The group recommended using social media to spread awareness about mental health resources, as well as to reduce some of the stigma surrounding talking about mental health.

“A lot of people just kind of wear a mask whenever it comes to mental health,” Xavier Blake, a junior at University City High School. “So we need to talk more about it and make it a priority in our schools.”

School resource officers

School resource officers (SROs), who are usually active or retired police officers, are in many schools in the St. Louis area. While they’re present to increase student safety, not all students feel the officers make them safer.


Azariah Estes, 17, a junior at Ritenour High School, said that the three SROs she knows well at her school are “very friendly and do want to engage with students.” They helped her when she was the victim of sexual harassment, she said, and make an effort to get to know the high school community.

“Even though we never found who did it... they still gave me a sense of closure and that they are with me and that I will be okay,” she said.

Others at her school have reported less positive interactions with the officers, though, she said, and Estes understands that for some, particularly students of color, the officers provoke fear, not feelings of safety.

There are 44 SROs from the St. Louis County Police Department serving in 13 county school districts. While the National Association of School Resource Officers recommends one SRO per school building, it’s unclear how many of these officers work in Missouri schools, as it’s not tracked at the state level.

According to a Brookings Institute study in 2018, the presence of SROs can make students-- particularly female students and Black students-- feel less safe.

“There is a stigma still with police officers and youth,” said Estes, who lives in St. Ann in North St. Louis County, where the police force has made news due to its aggressive and often dangerous use of police chases and other tactics, as well as a history of employing officers from larger cities in the metro area with less than stellar records, according to reports in the St. Louis Post-Dispatch.

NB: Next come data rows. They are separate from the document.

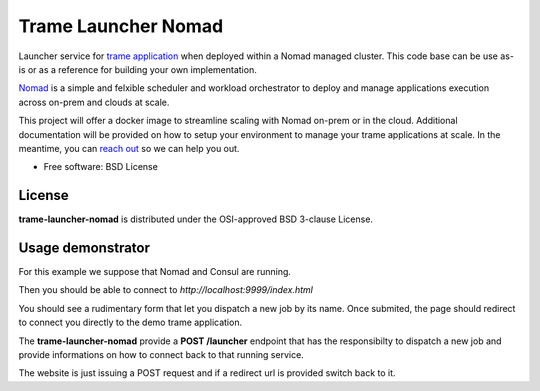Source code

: =====================
Trame Launcher Nomad
=====================

Launcher service for `trame application <https://kitware.github.io/trame/>`_ when deployed within a Nomad managed cluster.
This code base can be use as-is or as a reference for building your own implementation.

`Nomad <https://www.nomadproject.io/>`_ is a simple and felxible scheduler and workload orchestrator to deploy and manage applications execution across on-prem and clouds at scale.

This project will offer a docker image to streamline scaling with Nomad on-prem or in the cloud. Additional documentation will be provided on how to setup your environment to manage your trame applications at scale.
In the meantime, you can `reach out <https://www.kitware.com/contact/>`_ so we can help you out.

* Free software: BSD License

License
--------

**trame-launcher-nomad** is distributed under the OSI-approved BSD 3-clause License.


Usage demonstrator
-------------------

For this example we suppose that Nomad and Consul are running.

.. code-block::
   :caption: Register Load balancer, trame application template and launcher within Nomad cluster

        cd ./nomad/jobs
        nomad job run fabio.nomad
        nomad job run trame-demo.nomad
        nomad job run trame-launcher.nomad


Then you should be able to connect to `http://localhost:9999/index.html`

You should see a rudimentary form that let you dispatch a new job by its name.
Once submited, the page should redirect to connect you directly to the demo trame application.

The **trame-launcher-nomad** provide a **POST /launcher** endpoint that has the responsibilty to
dispatch a new job and provide informations on how to connect back to that running service.

The website is just issuing a POST request and if a redirect url is provided switch back to it.
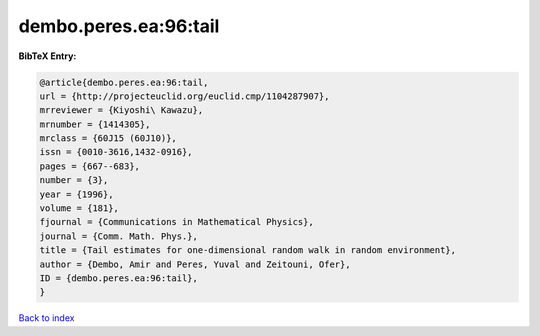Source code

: dembo.peres.ea:96:tail
======================

.. :cite:t:`dembo.peres.ea:96:tail`

.. bibliography:: ../../All.bib

**BibTeX Entry:**

.. code-block:: bibtex

   @article{dembo.peres.ea:96:tail,
   url = {http://projecteuclid.org/euclid.cmp/1104287907},
   mrreviewer = {Kiyoshi\ Kawazu},
   mrnumber = {1414305},
   mrclass = {60J15 (60J10)},
   issn = {0010-3616,1432-0916},
   pages = {667--683},
   number = {3},
   year = {1996},
   volume = {181},
   fjournal = {Communications in Mathematical Physics},
   journal = {Comm. Math. Phys.},
   title = {Tail estimates for one-dimensional random walk in random environment},
   author = {Dembo, Amir and Peres, Yuval and Zeitouni, Ofer},
   ID = {dembo.peres.ea:96:tail},
   }

`Back to index <../index>`_
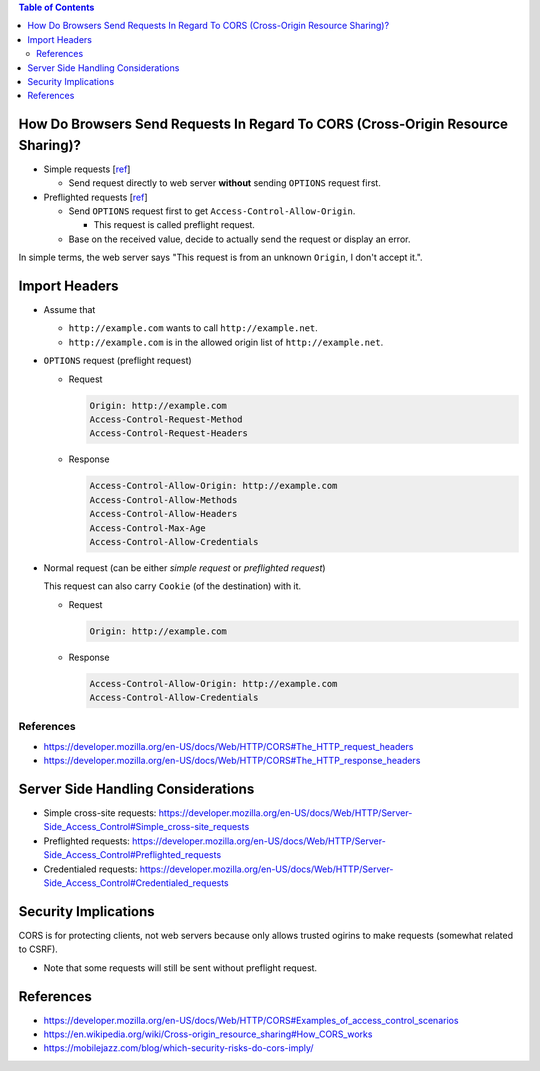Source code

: .. contents:: Table of Contents

How Do Browsers Send Requests In Regard To CORS (Cross-Origin Resource Sharing)?
================================================================================

- Simple requests [`ref <https://developer.mozilla.org/en-US/docs/Web/HTTP/CORS#Simple_requests>`__]

  * Send request directly to web server **without** sending ``OPTIONS`` request first.

- Preflighted requests [`ref <https://developer.mozilla.org/en-US/docs/Web/HTTP/CORS#Preflighted_requests>`__]

  * Send ``OPTIONS`` request first to get ``Access-Control-Allow-Origin``.

    + This request is called preflight request.

  * Base on the received value, decide to actually send the request or display an error.

In simple terms, the web server says "This request is from an unknown ``Origin``, I don't accept it.".

Import Headers
==============

- Assume that

  * ``http://example.com`` wants to call ``http://example.net``.
  * ``http://example.com`` is in the allowed origin list of ``http://example.net``.

- ``OPTIONS`` request (preflight request)

  * Request

    .. code-block:: text

        Origin: http://example.com
        Access-Control-Request-Method
        Access-Control-Request-Headers

  * Response

    .. code-block:: text

        Access-Control-Allow-Origin: http://example.com
        Access-Control-Allow-Methods
        Access-Control-Allow-Headers
        Access-Control-Max-Age
        Access-Control-Allow-Credentials

- Normal request (can be either *simple request* or *preflighted request*)

  This request can also carry ``Cookie`` (of the destination) with it.

  * Request

    .. code-block:: text

        Origin: http://example.com

  * Response

    .. code-block:: text

        Access-Control-Allow-Origin: http://example.com
        Access-Control-Allow-Credentials

References
----------

- https://developer.mozilla.org/en-US/docs/Web/HTTP/CORS#The_HTTP_request_headers
- https://developer.mozilla.org/en-US/docs/Web/HTTP/CORS#The_HTTP_response_headers

Server Side Handling Considerations
===================================

- Simple cross-site requests: https://developer.mozilla.org/en-US/docs/Web/HTTP/Server-Side_Access_Control#Simple_cross-site_requests
- Preflighted requests: https://developer.mozilla.org/en-US/docs/Web/HTTP/Server-Side_Access_Control#Preflighted_requests
- Credentialed requests: https://developer.mozilla.org/en-US/docs/Web/HTTP/Server-Side_Access_Control#Credentialed_requests

Security Implications
=====================

CORS is for protecting clients, not web servers because only allows trusted ogirins to make requests (somewhat related to CSRF).

- Note that some requests will still be sent without preflight request.

References
==========

- https://developer.mozilla.org/en-US/docs/Web/HTTP/CORS#Examples_of_access_control_scenarios
- https://en.wikipedia.org/wiki/Cross-origin_resource_sharing#How_CORS_works
- https://mobilejazz.com/blog/which-security-risks-do-cors-imply/
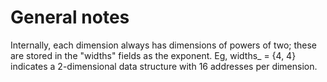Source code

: # -*- mode: org; -*-
#+STARTUP: showall logdone hidestars
#+ARCHIVE: %s_done::

* General notes

Internally, each dimension always has dimensions of powers of two;
these are stored in the "widths" fields as the exponent. Eg, widths_
= {4, 4} indicates a 2-dimensional data structure with 16 addresses
per dimension.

“It just brings a fear factor in general when you see a police officer uniform and it just makes you feel on edge,” Estes said.

Estes is a member of her high school’s social justice/activism group called Game Changers, which is attempting to change the policy for SROs at her own school and require casual wear on the job.

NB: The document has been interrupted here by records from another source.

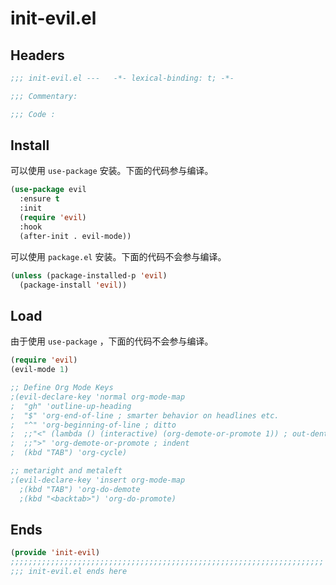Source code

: * init-evil.el
:PROPERTIES:
:HEADER-ARGS: :tangle (concat temporary-file-directory "init-evil.el") :lexical t
:END:

** Headers
#+begin_src emacs-lisp
  ;;; init-evil.el ---   -*- lexical-binding: t; -*-

  ;;; Commentary:

  ;;; Code :
#+end_src

** Install
可以使用 =use-package= 安装。下面的代码参与编译。
#+begin_src emacs-lisp
  (use-package evil
    :ensure t
    :init
    (require 'evil)
    :hook
    (after-init . evil-mode))
#+end_src

可以使用 =package.el= 安装。下面的代码不会参与编译。
#+begin_src emacs-lisp :tangle no
  (unless (package-installed-p 'evil)
    (package-install 'evil))
#+end_src

** Load
由于使用 =use-package= ，下面的代码不会参与编译。
#+begin_src emacs-lisp :tangle no
  (require 'evil)
  (evil-mode 1)

  ;; Define Org Mode Keys
  ;(evil-declare-key 'normal org-mode-map
  ;  "gh" 'outline-up-heading
  ;  "$" 'org-end-of-line ; smarter behavior on headlines etc.
  ;  "^" 'org-beginning-of-line ; ditto
  ;  ;;"<" (lambda () (interactive) (org-demote-or-promote 1)) ; out-dent
  ;  ;;">" 'org-demote-or-promote ; indent
  ;  (kbd "TAB") 'org-cycle)

  ;; metaright and metaleft
  ;(evil-declare-key 'insert org-mode-map
    ;(kbd "TAB") 'org-do-demote 
    ;(kbd "<backtab>") 'org-do-promote)
#+end_src

** Ends
#+begin_src emacs-lisp
  (provide 'init-evil)
  ;;;;;;;;;;;;;;;;;;;;;;;;;;;;;;;;;;;;;;;;;;;;;;;;;;;;;;;;;;;;;;;;;;;;;;
  ;;; init-evil.el ends here
#+end_src

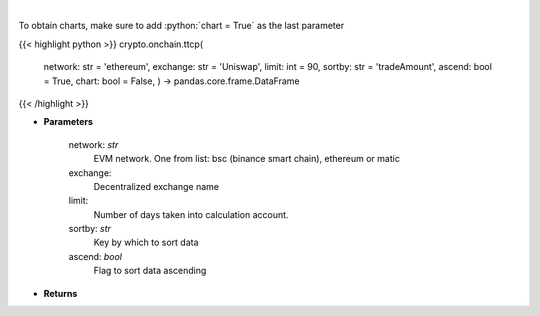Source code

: .. role:: python(code)
    :language: python
    :class: highlight

|

.. raw:: html

    <h3>
    > Get most traded crypto pairs on given decentralized exchange in chosen time period.
    [Source: https://graphql.bitquery.io/]
    </h3>

To obtain charts, make sure to add :python:`chart = True` as the last parameter

{{< highlight python >}}
crypto.onchain.ttcp(
    network: str = 'ethereum',
    exchange: str = 'Uniswap',
    limit: int = 90,
    sortby: str = 'tradeAmount',
    ascend: bool = True,
    chart: bool = False,
    ) -> pandas.core.frame.DataFrame
{{< /highlight >}}

* **Parameters**

    network: *str*
        EVM network. One from list: bsc (binance smart chain), ethereum or matic
    exchange:
        Decentralized exchange name
    limit:
        Number of days taken into calculation account.
    sortby: *str*
        Key by which to sort data
    ascend: *bool*
        Flag to sort data ascending

    
* **Returns**


    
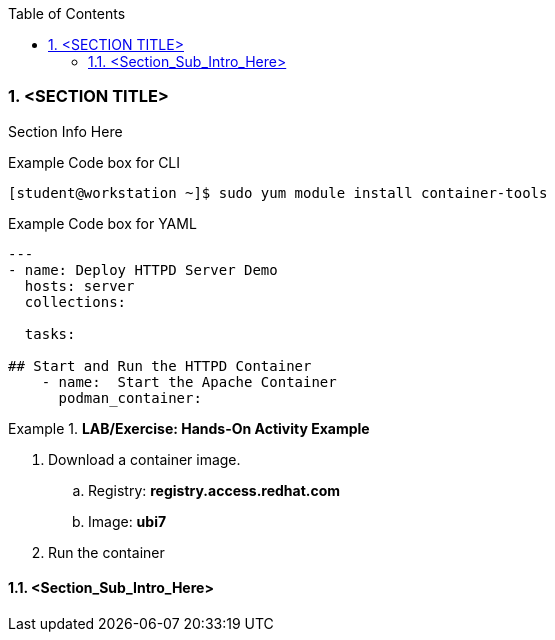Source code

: :pygments-style: tango
:source-highlighter: pygments
:toc:
:toclevels: 7
:sectnums:
:sectnumlevels: 6
:numbered:
:chapter-label:
:icons: font
ifndef::env-github[:icons: font]
ifdef::env-github[]
:status:
:outfilesuffix: .adoc
:caution-caption: :fire:
:important-caption: :exclamation:
:note-caption: :paperclip:
:tip-caption: :bulb:
:warning-caption: :warning:
endif::[]
:imagesdir: ../images/


=== <SECTION TITLE>

Section Info Here



.Example Code box for CLI
[source,bash]
----
[student@workstation ~]$ sudo yum module install container-tools
----

.Example Code box for YAML
[source,yaml]
----
---
- name: Deploy HTTPD Server Demo
  hosts: server
  collections:

  tasks:

## Start and Run the HTTPD Container
    - name:  Start the Apache Container
      podman_container:
----


.*LAB/Exercise: Hands-On Activity Example*
====

. Download a container image.
.. Registry: *registry.access.redhat.com*
.. Image: *ubi7*

. Run the container
====




==== <Section_Sub_Intro_Here>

“That’s something free, that would make the students feel like they’re not being watched by policemen, but just interacting with actual people who have lives outside their job,” she said.

Schools could also offer more opportunities for students to get to know their SROs, she said.

“I imagine having field days like we did in elementary school. Imagine having a SRO play you in basketball! I feel like that’s the best way to build community.”

Estes hopes that the work she and other youth advisory board members have started will result in lasting change at her school and the larger community.

“After the panel, there was that ‘what now’ question floating around,” she said. There’s a lot more work to be done, she added, but she hopes that the group can focus on some simple, physical changes to the school environment to make it more comfortable and less institutional, which the group believes will positively impact students’ mental health.

“Making it more friendly, and less prison-like… that’s obtainable. We always want to go for obtainable goals.”

Brie Zeltner, a former (Cleveland) Plain Dealer health reporter, is director of content and programs for the Urban Health Media Project. UHMP’s Malaya Mason is a high school senior in Washington, D.C.